Records for the task>
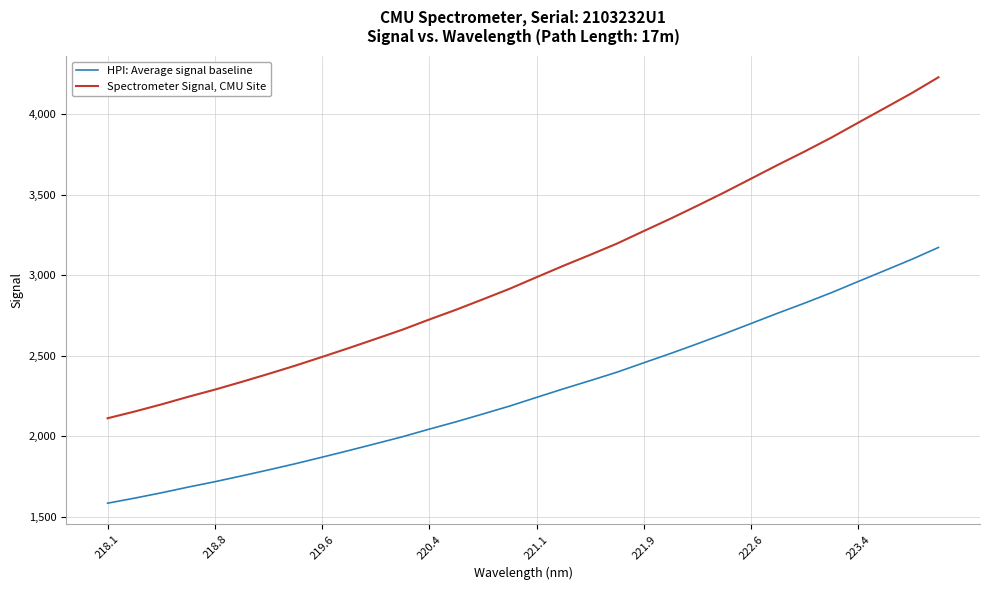

Rank the series by their maximum value, from lowest to highest.

HPI: Average signal baseline, Spectrometer Signal, CMU Site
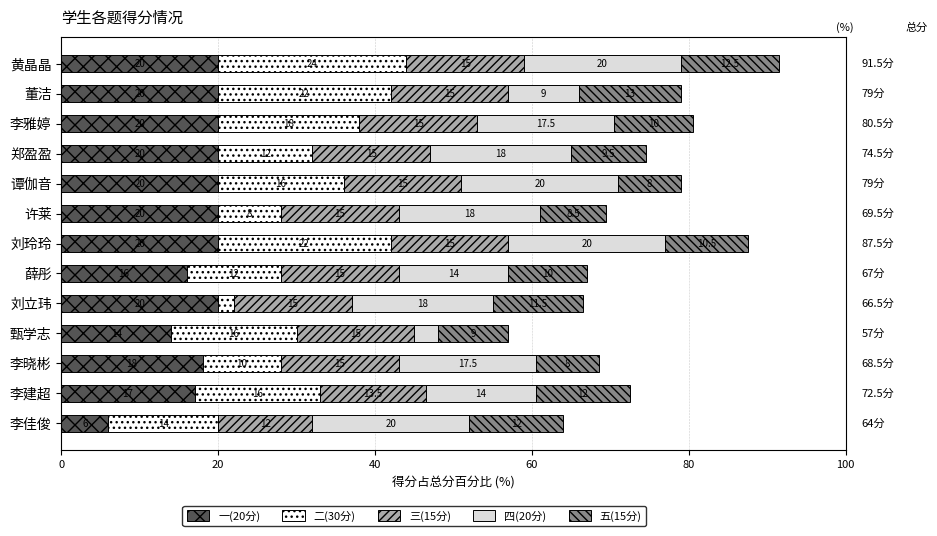

What are all the series names shown in the legend?

一(20分), 二(30分), 三(15分), 四(20分), 五(15分)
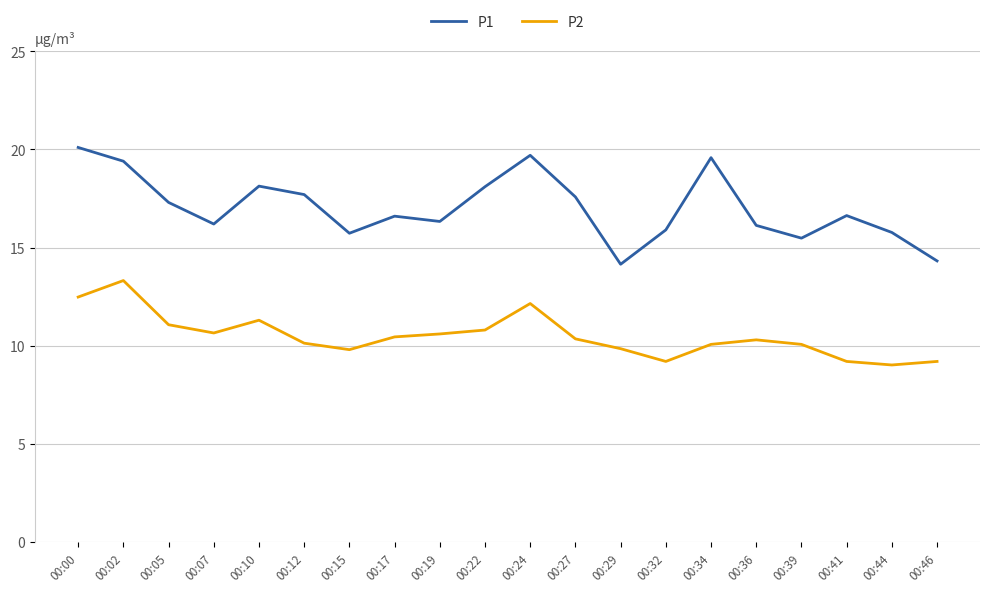

List the series in order of their overall mean, highest first.

P1, P2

Exercise brief>
Present as a Markdown table the lines starting with the line that contains "List the series" and continuing through the end of the items, omitting blank lines. Use the columns Row and Line, giving each line its row number.

Response>
| Row | Line |
|---|---|
| 1 | List the series in order of their overall mean, highest first. |
| 2 | P1, P2 |